Saturday, February 23, 2008

The Jim and George Show -- Featuring John McCain

It seems that the sad story of the demise of one of Pittsburgh's public television stations is in the news again, if only tangentially. It only comes up because of the possibility that one of the lobbyists involved may have stirred John McCain's then-not-quite-geriatric loins.

McCain is lying when he says that he was not acting on Paxson Communications's behalf in writing to the FCC telling them to make a quick decision in the sale of the WQEX license. In fact, in a deposition in 2002, McCain openly admitted that he told Paxson's chairman that he would be happy to write the letter, with the caveat that he couldn't actually tell the FCC which way to make its ruling. McCain -- unlike the people who are gullible enough to believe his shameless misrepresentations -- is not a moron; he is as accomplished a practitioner as any of the doctrine of "plausible deniability." At the time, to anyone who was actually involved in or even aware of the fight over WQEX, the letter was a clear intervention on behalf of the people who wanted to turn the station's noncommercial license over to Cornerstone Television, the Wall-based pack of crack-brained fanatics whose lineup of "educational" programming most prominently includes "scientific" explanations of Creationism. Paxson meanwhile would have assumed Cornerstone's commercial license on Channel 40, where Cornerstone remains to this day, trying to mobilize obscurantism to restart the war in Laos, answering "prayer requests," and whatever other nonsense they're into.

The deal eventually fell through, although WQEX was eventually turned into a home shopping channel.
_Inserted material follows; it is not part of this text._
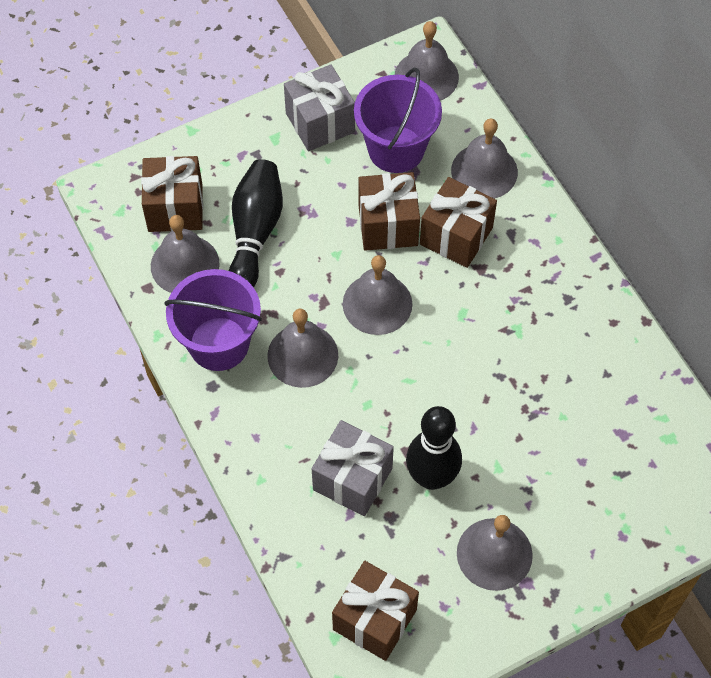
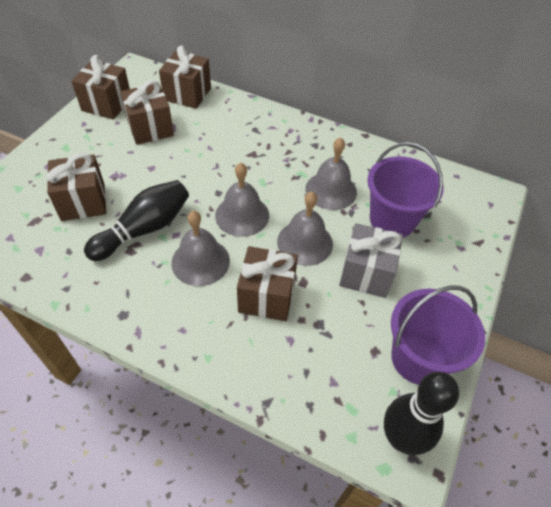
brown gift: 4 -> 5
grey bell: 6 -> 4
grey gift: 2 -> 1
In Pittsburgh, it's worth it to us to remember who is responsible for cooking this up in the first place: it was the responsibility of George Miles, assisted by then-board chairman Jim Roddey. Also on the board at the time were other figures of local capitalist notoriety, like Elsie Hillman. As always in this country, we don't have much of a functioning public sphere, so we don't have an actual public television system that is free of commercial imperatives and open to some public participation. Instead, we have a quasi-public hybrid that is dependent on an upper-middle-class donor base, and -- while nationally it has produced some good stuff, from Sesame Street to Bill Moyers's programs -- consequently these stations devote most of their programming time to yuppie cooking shows and recycled 1970s British comedies. We then exacerbate the problem by doing what we have always done with public services since the Reagan Administration: we put people in charge of them who do not believe in public services.

George Miles has never been much into running even one television station that did not profit him directly, let alone two, and so he and his buddy Jim came up with the plan to dump QEX. Running a television station that is actually accountable to the local public and intended to advance civic purposes takes actual work, and that has never been either Jim's or George's gig, so they were hellbent on cutting their official responsibilities in half. They ended up facing unexpected resistance from Jerry Starr and from the late Alliance for Progressive Action (note: in the pre-Peduto years in Pittsburgh, the word "progressive" actually meant something). But when you're in charge, it's always easier to just outlast your enemies, because all you have to do is do nothing, and that's what rich people do best. So to force the FCC's hand, Miles and Roddey started simulcasting on QED and QEX, using the old technique of running public services into the ground to make them look useless, and this despite a raft of alternative proposals for QEX.

Miles and Roddey have always been the Bo and Luke Duke of the local ruling class, except that they give you a glimpse of what the Duke Boys would have been like if they had also been Boss Hog. Roddey goes through life looking for business opportunities, and makes no distinctions between that and his "public service," and in George he has found a particularly congenial partner, so much so that the two even briefly entertained the notion of getting into the gambling industry together.

When you're the Duke Boys and Boss Hog all rolled into one, you never have to jump the General Lee over the county line just one step ahead of the law -- and you never have to answer to the press, either. The Post-Gazette supported their boys all the way. The same couldn't quite be said of Cornerstone, which eventually pulled out of the deal for its own reasons, which apparently had something to do with principles -- lunatic, barking-mad principles, to be sure, but principles nonetheless, and that has a tendency to get in the way of Jim's and George's mad capers for the sake of money. It didn't take them long, though, to find another commercial partner, and the new Bush regime had put Colin Powell's son in charge at the FCC, so they eventually got their way.

6 comments:

Smitty said...

Felix felix felix..i didn't get past crack-brained fanatics...how do you expect anyone with an open mind to read your blog if you use name calling as one of your literary devices.

Felix Dzerzhinsky said...

smitty: Perhaps you should read further, then, since I referenced Cornerstone's lengthy television series dedicated to giving "scientific" proof of Creationist lunacy. That indeed makes them crack-brained fanatics.

Smitty said...

No more crack-brained than say the professors dialectical materialism

Felix Dzerzhinsky said...

smitty: Try typing a coherent sentence, please.

Smitty said...

duh..comrade you don't know Diamat??Stalin knew?

Felix Dzerzhinsky said...

Of course I know what diamat is. I'm raising issues with your syntax. It is seriously hard to read.